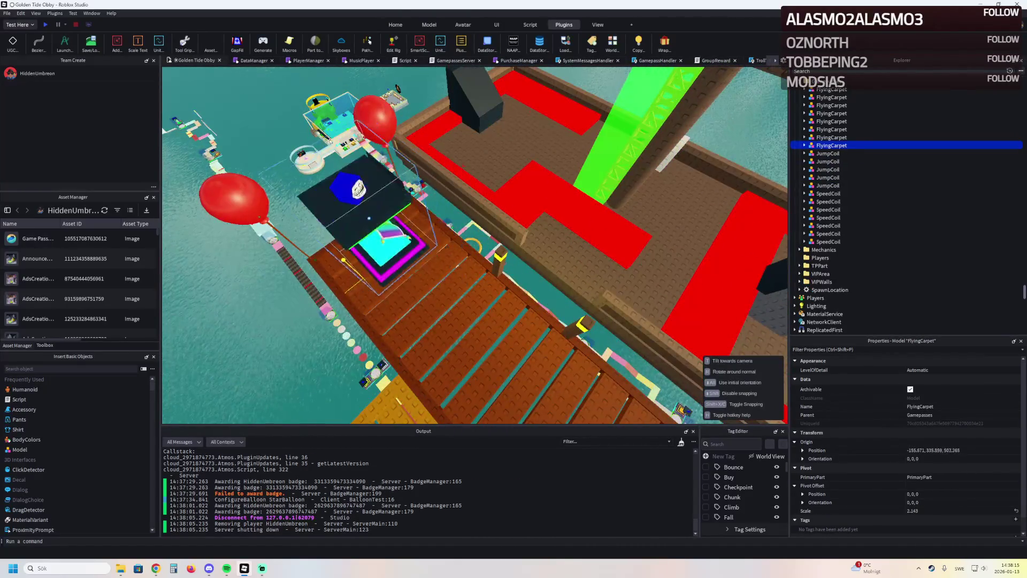
pyautogui.press('f')
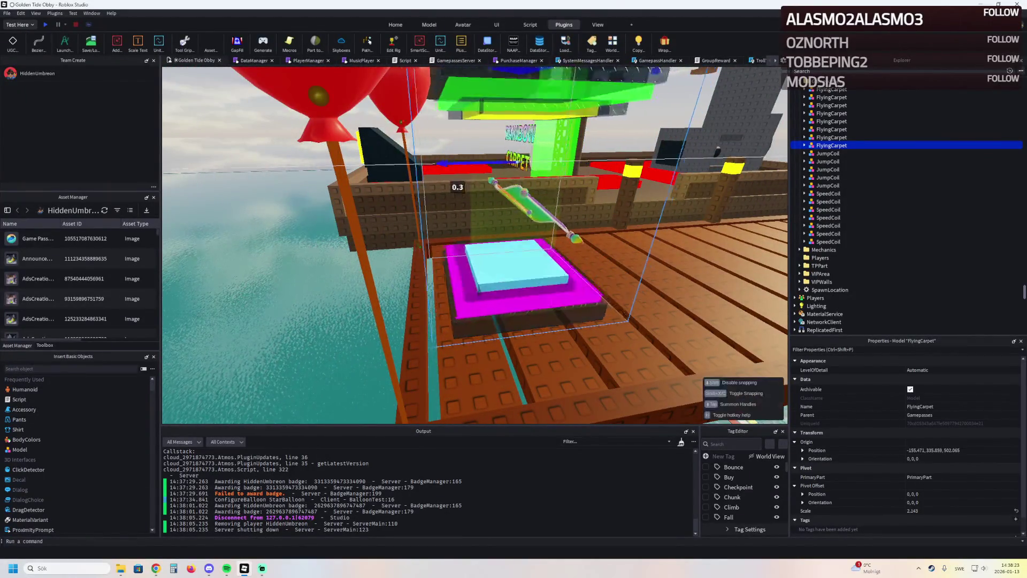
pyautogui.press('Tab')
pyautogui.press('Tab')
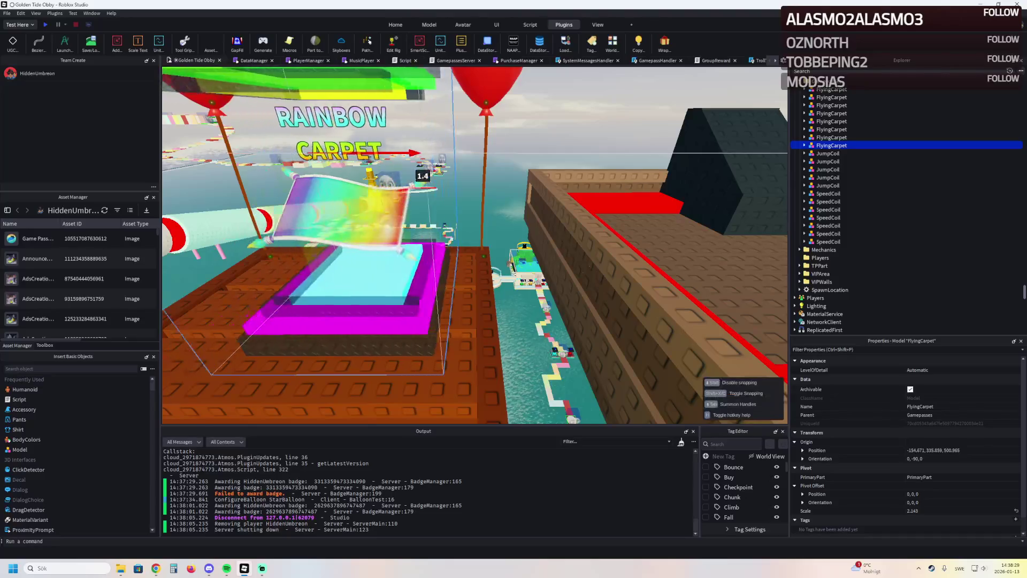
pyautogui.moveTo(609, 176)
pyautogui.mouseDown()
pyautogui.moveTo(471, 172)
pyautogui.moveTo(526, 175)
pyautogui.mouseUp()
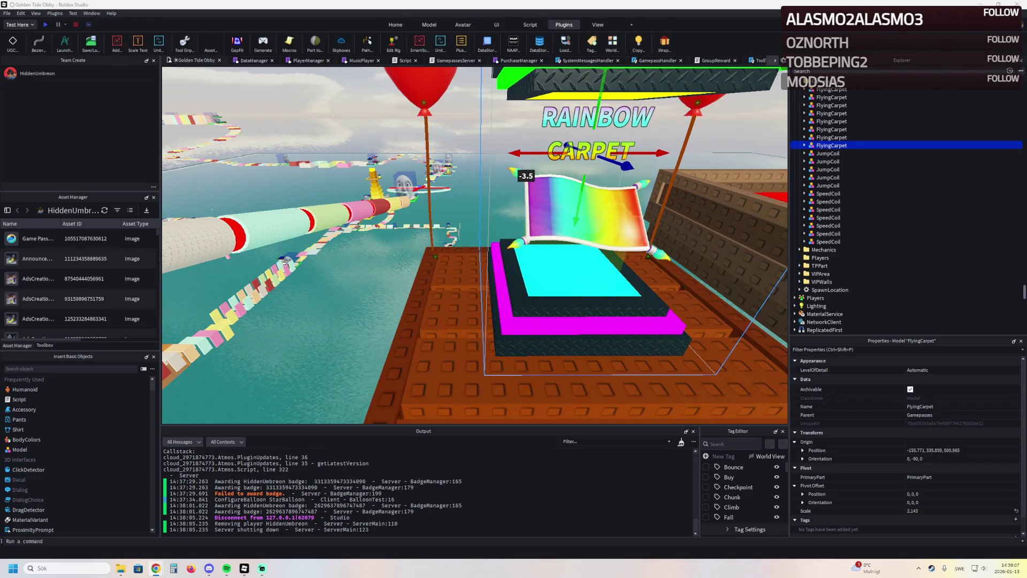
pyautogui.press('alt+Tab')
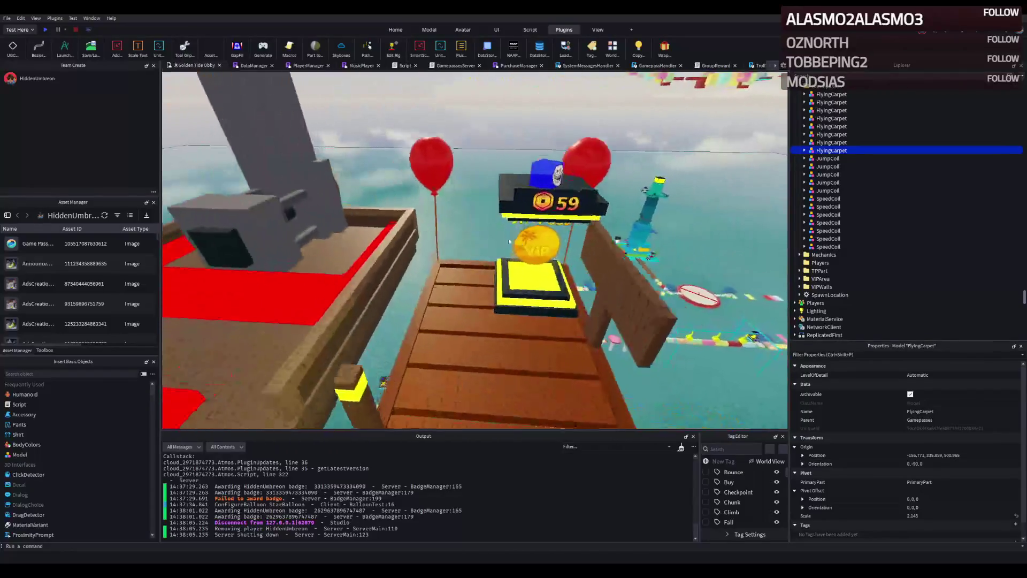
# - Try shifting the VIP podium, undo it, then delete the leftover post from The Dock sign
pyautogui.click(554, 266)
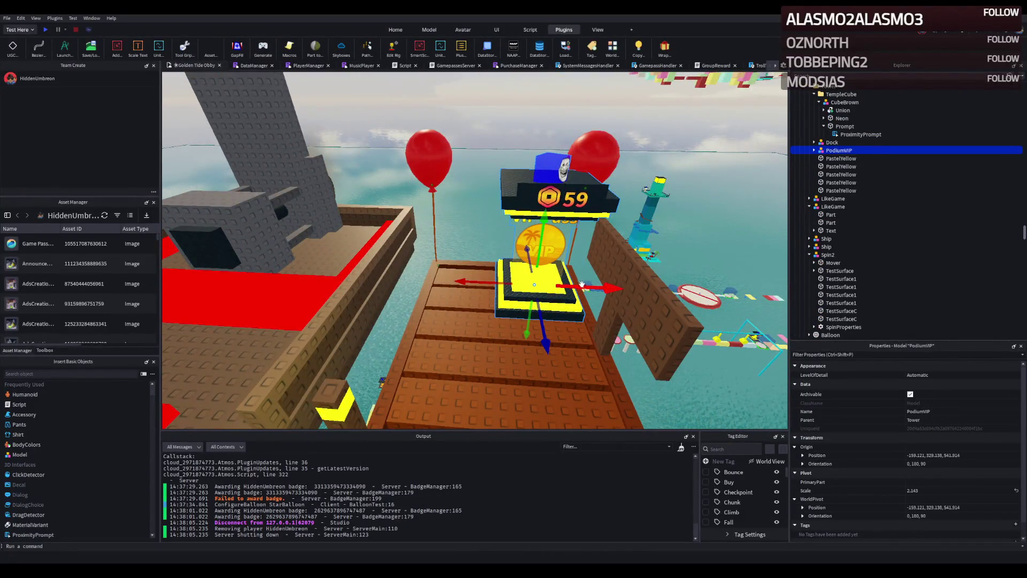
pyautogui.moveTo(585, 288)
pyautogui.mouseDown()
pyautogui.moveTo(539, 292)
pyautogui.moveTo(558, 272)
pyautogui.mouseUp()
pyautogui.press('ctrl+z')
pyautogui.click(490, 268)
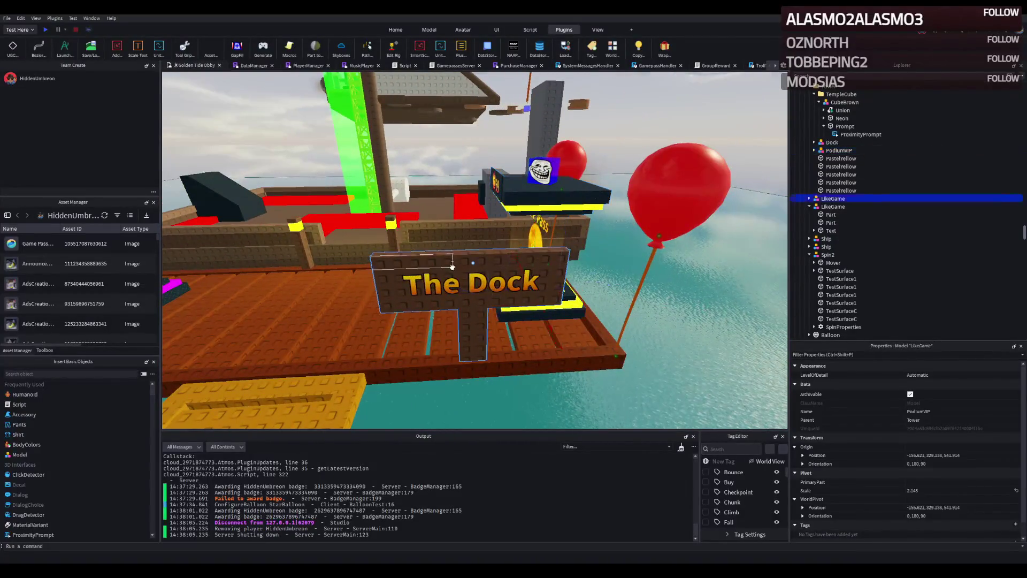
pyautogui.moveTo(452, 269); pyautogui.dragTo(427, 290)
pyautogui.click(431, 290)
----
**AIM OF THE EXERCISE**
The answer must be an exact transcription of the lines from the one containing "pyautogui.moveTo(526, 175)" through the last line of the records above, both included, with no pictures.

**ANSWER TO THE EXERCISE**
pyautogui.moveTo(526, 175)
pyautogui.mouseUp()
pyautogui.press('alt+Tab')
# - Try shifting the VIP podium, undo it, then delete the leftover post from The Dock sign
pyautogui.click(554, 266)
pyautogui.moveTo(585, 288)
pyautogui.mouseDown()
pyautogui.moveTo(539, 292)
pyautogui.moveTo(558, 272)
pyautogui.mouseUp()
pyautogui.press('ctrl+z')
pyautogui.click(490, 268)
pyautogui.moveTo(452, 269); pyautogui.dragTo(427, 290)
pyautogui.click(431, 290)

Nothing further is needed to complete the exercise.